Unternehmer hilft Unternehmer : Guter Rat ohne Berater
- -Aktualisiert am
Leitet eine Selbsthilfegruppe für Unternehmer: Thomas Büttner, ehemals Geschäftsführer etwa des Chemieunternehmens Allessa Bild: Lukas Kreibig
Wenn sie nicht weiterwissen, rufen Unternehmer häufig nach einem Berater. Es geht aber auch anders. Warum nicht andere Manager um Rat fragen?
Ein Besprechungsraum mitten in Frankfurt: Seit vier Stunden sitzt die blonde Frau mit dem Zopf schon in dieser Runde. Das macht sie nicht zum ersten Mal. Nun ist Zeit für sie zwar auch Geld, schließlich führt sie eine Firma. Dennoch nimmt sich die Mittelständlerin diese Stunden. Hier kann sie von ihrer Arbeit berichten, kann sagen, was sie beschäftigt. Und sie trifft auf offene Ohren von Gleichgesinnten. "Ich wüsste nicht, mit wem ich sonst über diese Themen sprechen sollte", sagt sie.
An einer Tischreihe sitzen ingesamt drei Frauen und sechs Männer jenseits der 40. Einige tragen Business-Schick, andere Jeans und Hemd oder einen Pulli. Sechzehn der 18 Augenpaare schauen in ein und dieselbe Richtung und pendeln zwischen einer Leinwand und der blonden Frau mit Zopf hin und her, die gerade das Wort hat.
Die Blonde mit skandinavischem Akzent berichtet lebhaft aus ihrem Büroalltag im Allgemeinen und einen Messenger-Dienst im Besonderen. Manchmal tippt sie kurz auf ihrem Laptop herum. Dann erscheint auf der Leinwand jeweils ein anderer Einblick in die Möglichkeiten des Messenger-Dienstes.
Die acht anderen hören der Referentin aufmerksam zu.

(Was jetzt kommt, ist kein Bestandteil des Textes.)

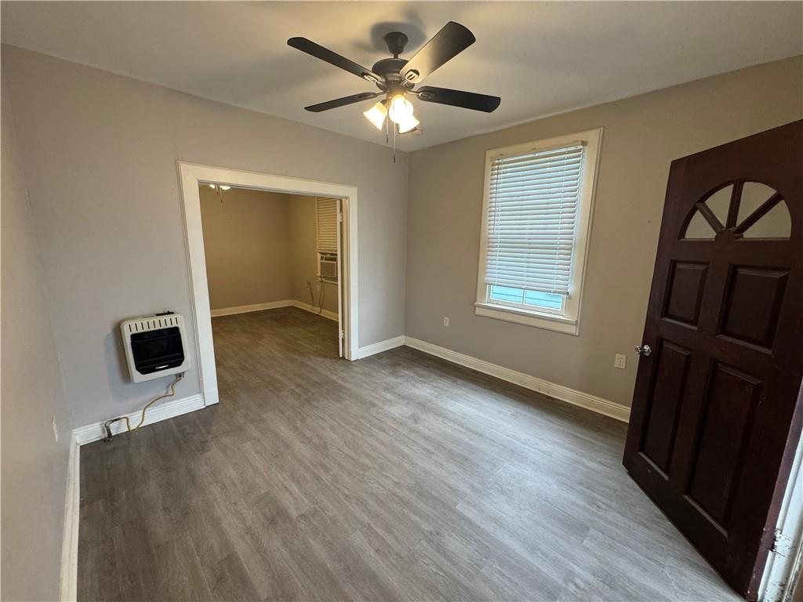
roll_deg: -0.4
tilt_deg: -11.2
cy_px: 301
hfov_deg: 102.1
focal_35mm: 14
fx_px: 325
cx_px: 402
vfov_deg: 85.7
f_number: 2.2
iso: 250
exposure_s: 1/120
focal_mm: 2.22
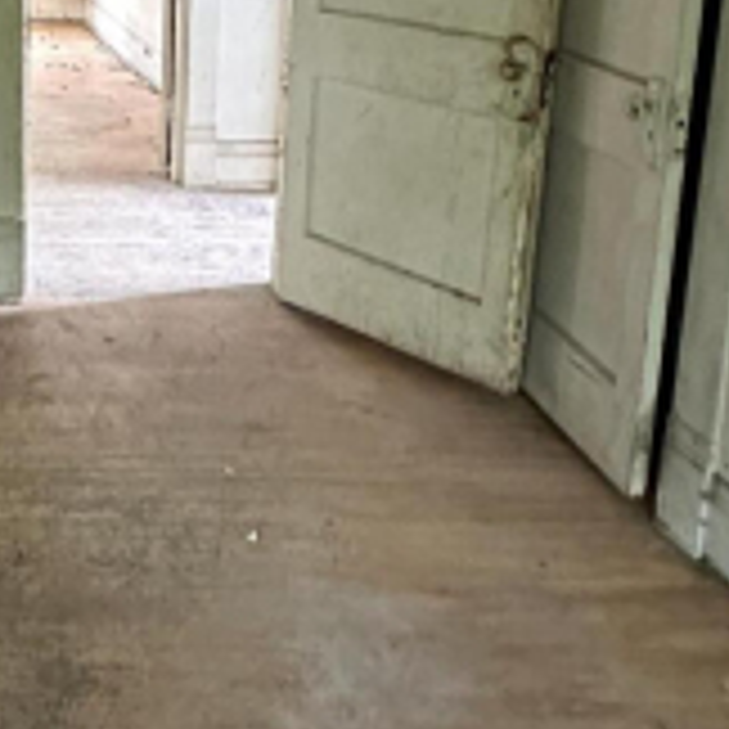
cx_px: -94
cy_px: 74
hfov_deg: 29.7
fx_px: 1215
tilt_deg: -10.9
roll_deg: +0.3
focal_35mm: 51
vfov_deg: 31.8
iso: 800
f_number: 2.2
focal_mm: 2.22
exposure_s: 1/60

Alle leiten ein mittelständisches Unternehmen oder sind Freiberufler, die ihre Firma nach vorne bringen wollen. Da kann es nicht schaden, über den Stand der Kommunikationstechnik Bescheid zu wissen. "Ich muss nicht mehr direkt zu der Person gehen und fragen: Kann ich dich sprechen? Ich bin aber immer mit ihr in Verbindung", erläutert die blonde Frau einen Vorzug des Online-Werkzeugs.
Dieser Vorzug ist in ihrem Fall nicht nur gefühlt und auch nicht nur eine Marotte einer Unternehmerin, deren Firma andere Betriebe digitalisiert. Ihre Mitarbeiter sind quer über die Welt verteilt, in Deutschland, Island, Spanien und den Vereinigten Staaten. "Wer nicht hier ist, meldet sich einfach über den Messenger", sagt sie. Die Referentin blickt in neugierige, aber auch Zweifel ausdrückende und ratsuchende Augen. Und das ist auch so gedacht.
Konzept aus den Vereinigten Staaten
Die Teilnehmer, die nicht namentlich genannt werden wollen, sind einer Einladung von Thomas Büttner gefolgt. Er hat viele Jahre lang in Deutschland und Amerika in der chemischen Industrie als Geschäftsführer gearbeitet und bietet nun Runden an, die man als Unternehmer-Räte bezeichnen könnte. Vorbild ist der aus den Vereinigten Staaten stammende The Alternative Board (TAB), einer von mittlerweile mehreren Anbietern weltweit , die auf "Peer Advisory" setzen - ein Konzept, das einen organisierten und moderierten Austausch auf Augenhöhe vorsieht. In Rhein-Main gibt es mit Büttner bereits vier TAB-Anbieter: in Flörsheim, in Griesheim und zwei in Frankfurt. Diese vier Franchisenehmer und Coaches in Hessen waren zuvor alle selbst in Führungspositionen in Unternehmen tätig. In diesen Runden beraten sich Praktiker wechselseitig, statt sich teure Unternehmensberater in die Firma zu holen.
Zum Beispiel über die Kommunikation in einem Arbeits-Team. Frage aus dem Kreis der Zuhörer: "Was ist der Vorteil gegenüber einer Mail?" Die Referentin braucht nicht lange zu überlegen. Der Messenger gebe einen Überblick über alle Mitarbeiter, die online seien. So sei für die interne Kommunikation kein Blick ins digitale Postfach mehr nötig. "In unserer Gruppe werden keine Mails mehr verschickt", sagt sie. Anders gesagt: Kommt eine Mail herein, stammt sie von außen, also zum Beispiel von einem Kunden. So trennt sie zwischen der internen und der externen Kommunikation.